Science writing news

Sarah Scoles: They Are Already Here

According to a 2019 Gallup poll, 33% of U.S. adults believe alien spacecraft visiting Earth from other planets or galaxies account for some UFO sightings. About 16% of Americans claim to have seen a UFO. “What intrigued me most was not the UFOs,” Sarah Scoles relates. “It was the people obsessed with UFOs.” She tells their stories in They Are Already Here: UFO Culture and Why We See Saucers.

R. Douglas Fields: Electric Brain

People who manifest a specific pattern of brain activity while letting their minds wander can learn a second language more easily than those who don’t show it. A computer interpreting brainwaves can generate speech that sounds “as clear as Alexa,” Douglas Fields relates in Electric Brain: How the New Science of Brainwaves Reads Minds, Tells Us How We Learn, and Helps Us Change for the Better.

Lydia Denworth: Friendship

A child reports having a best friend and a worst friend (no friend at all). Adults typically need 40-60 hours of being together to form a casual friendship and 200+ hours to rate someone as a best friend. Maintaining close relationships boosts quality of life and benefits our health, Lydia Denworth writes in Friendship: The Evolution, Biology, and Extraordinary Power of Life’s Fundamental Bond.

Carpenter: The Craft of Science Writing

Who is a science journalist and how do you become one? What makes a science story and how do you find one? How do you report a science story? How do you tell your story? How do you build expertise in science writing? —The Craft of Science Writing: Selections from The Open Notebook edited by Siri Carpenter, TON co-founder, provides 30+ articles delving into these concerns, many by NASW members.

Sergio Pistoi: DNA Nation

“You may discover things about yourself and/or your family members that may be upsetting or cause anxiety and that you may not have the ability to change.” People ordering DNA tests often overlook the small print, Sergio Pistoi writes in DNA Nation: How the Internet of Genes is Changing Your Life.
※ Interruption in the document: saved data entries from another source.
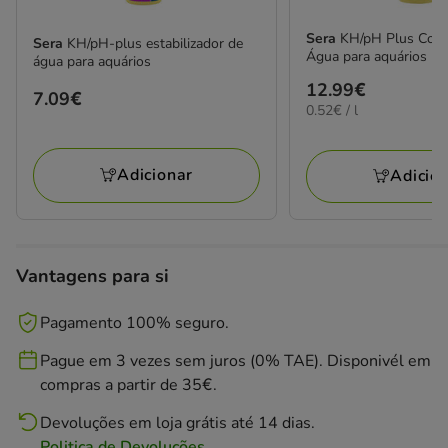
Sera
KH/pH Plus Cond
Sera
KH/pH-plus estabilizador de
Água para aquários
água para aquários
Preço
12.99€
Preço
7.09€
0.52€
0.52€ / l
12.99€
7.09€
por
L
Adicionar
Adicio
Vantagens para si
Pagamento 100% seguro.
Pague em 3 vezes sem juros (0% TAE). Disponivél em
compras a partir de 35€.
Devoluções em loja grátis até 14 dias.
Politica de Devoluções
Afterward, he notes, they may regret that. An estimated 2-10 percent of paternities are misattributed.

Judy Foreman: Exercise is Medicine

“It’s not just that physical activity is good for you. It’s that a sedentary lifestyle, as a totally separate variable, is seriously bad, Judy Foreman writes in Exercise is Medicine: How Physical Activity Boosts Health and Slows Aging. Moderate exercise 30 minutes a day, five days a week, she says, increases lifespan by 3.5 years. Are you sitting down now? —Read this fast, then take a walk.

Matthew Bettelheim: Wildlife Confessional

In The Wildlife Confessional—Kick It in the Ice Hole and Other Stories, NASW member and wildlife biologist Matthew Bettelheim and the late writer/wildlife biologist Thomas Roberts offer a multi-authored collection of tales and reflections on encounters with birds, bears, and more in diverse locales. Funds from book sales will help support student scholarships, grants, and training opportunities.

John Galbraith Simmons, translator, Aline and Valcour

Science writer John Galbraith Simmons and his wife Jocelyne Geneviève Barque provide the first English translation of a 900-page epistolary novel by the French author Marquis de Sade, written while Sade was imprisoned in the 1580s. Aline and Valcour combines picaresque adventures, satire, and black humor to illuminate societal injustices that persist today, including exploitation of women.

Sidney Perkowitz: Real Scientists Don’t Wear Ties

Physicist Sidney Perkowitz began writing about science for non-scientists in 1989, the year he celebrated his 50th birthday and published his 100th academic paper. In "Real Scientists Don’t Wear Ties," he includes 50 of his favorite pop-sci reports on topics such as illuminating light, brain injuries in soccer, Frankenstein turns 200, Hollywood science, and, yes, how scientists dress for success.